Un simple contrôle de la tension artérielle a révélé l’incroyable histoire d’un ancien ingénieur de la NASA, participant au programme Apollo 11. À 94 ans, John Stonesifer n’a pas perdu sa curiosité et continue de disséquer les technologies modernes, tout comme il a contribué à propulser l’homme vers la Lune.
C’est Dereka McDaniels, infirmière chez AccentCare Home Health dans la région de Houston, qui a découvert l’histoire de son patient. Utilisant un tensiomètre au poignet, elle a été surprise par l’intérêt soudain de M. Stonesifer pour l’appareil. « Il m’a immédiatement demandé s’il pouvait l’acheter, juste pour le démonter et comprendre comment il fonctionnait », raconte Dereka.
En discutant avec son patient, Dereka a découvert que John Stonesifer avait joué un rôle crucial dans les missions spatiales américaines, depuis le programme Mercury jusqu’à Apollo 11. Il a notamment participé à la mise au point des procédures et de l’équipement nécessaires pour assurer la sécurité des astronautes lors de leur retour sur Terre, et plus particulièrement pour prévenir l’introduction de contaminants potentiellement dangereux.
« Étonnamment, cela remonte à plus de 50 ans et beaucoup de jeunes n’ont même jamais entendu parler d’Apollo 11 », a confié John. Sa responsabilité principale était de récupérer les astronautes après les amerrissages. Il a expliqué que pour atteindre la Lune, ils avaient utilisé un lanceur Saturn V de 30 étages, surmonté de la capsule Apollo 11.
Conscient des risques inconnus liés à la Lune, John a développé l’Unité Mobile de Quarantaine (UMQ) d’Apollo 11, construite à partir d’une remorque Airstream. Après l’amerrissage, les astronautes y étaient placés en quarantaine pendant 21 jours. Il précise que si les protocoles de sécurité avaient été compromis avant l’entrée dans l’UMQ, tous les membres de l’équipe du navire auraient dû observer une quarantaine de 21 jours en mer.
L’arrivée du président Nixon à bord du navire a ajouté une couche de complexité. Un plan d’urgence avait été mis en place : si les procédures de quarantaine étaient rompues en présence du président, une équipe d’hélicoptère devait l’évacuer immédiatement. « Nous avions un code. Si l’équipe de l’hélicoptère constatait une faille, elle me le signalait et je faisais un signe discret aux services secrets pour qu’ils emmènent le président », explique John. Heureusement, ce plan n’a jamais eu à être mis en œuvre.
Après 21 jours en quarantaine, les astronautes ont subi des examens médicaux et des tests au Laboratoire de réception lunaire à Houston. Les roches lunaires et l’équipement ont également été décontaminés et analysés. La NASA a continué à appliquer ces procédures lors des missions Apollo 12, mais elles ont été abandonnées pour Apollo 14 après la découverte de l’absence de contaminants dangereux sur la Lune.

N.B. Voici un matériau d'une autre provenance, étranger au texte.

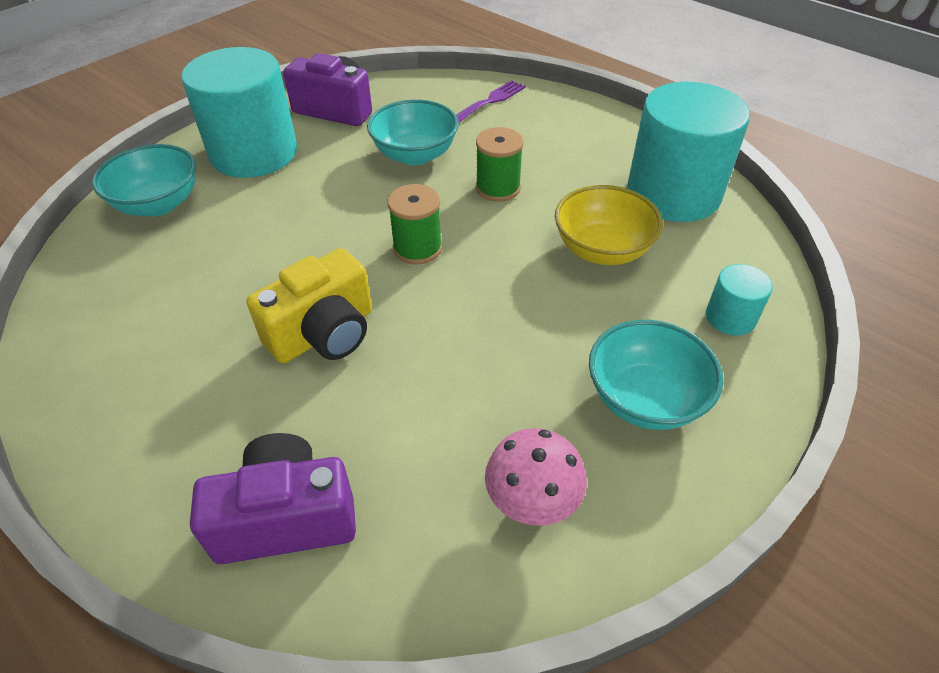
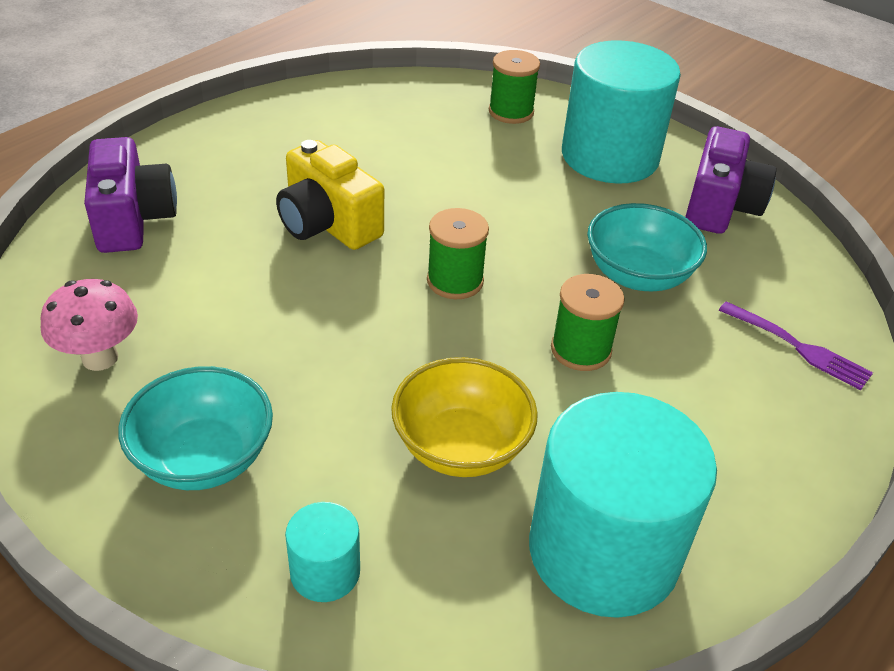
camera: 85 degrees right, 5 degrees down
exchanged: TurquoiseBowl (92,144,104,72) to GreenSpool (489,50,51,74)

Aujourd’hui, John Stonesifer reste passionné par l’exploration spatiale. Il a même été contacté par le Johnson Space Center pour donner son avis sur les procédures de confinement lors du retour des échantillons de l’astéroïde Bennu par la mission OSIRIS-Rex. « Ils avaient visé juste », a-t-il déclaré, approuvant leurs protocoles de sécurité.
Quant au tensiomètre qui a déclenché cette conversation, John l’a finalement acheté. Sa fille raconte qu’il a l’habitude d’acheter ces appareils, de les démonter et de les comparer pour déterminer leur précision. Il estime que le modèle utilisé par Dereka n’était pas aussi fiable que ceux équipés d’un brassard. « Ces machines ont bien évolué ! Maintenant, je vais devoir découvrir ce que le Centre spatial Johnson utilise sur les astronautes pendant les missions ! »
Dereka, quant à elle, se sent privilégiée d’avoir pu nouer un lien avec cet ingénieur exceptionnel. Elle souligne l’importance de la préparation minutieuse, de l’anticipation et de la compréhension du rôle de chacun dans une équipe, des qualités qu’elle retrouve tant chez la NASA qu’au sein d’AccentCare.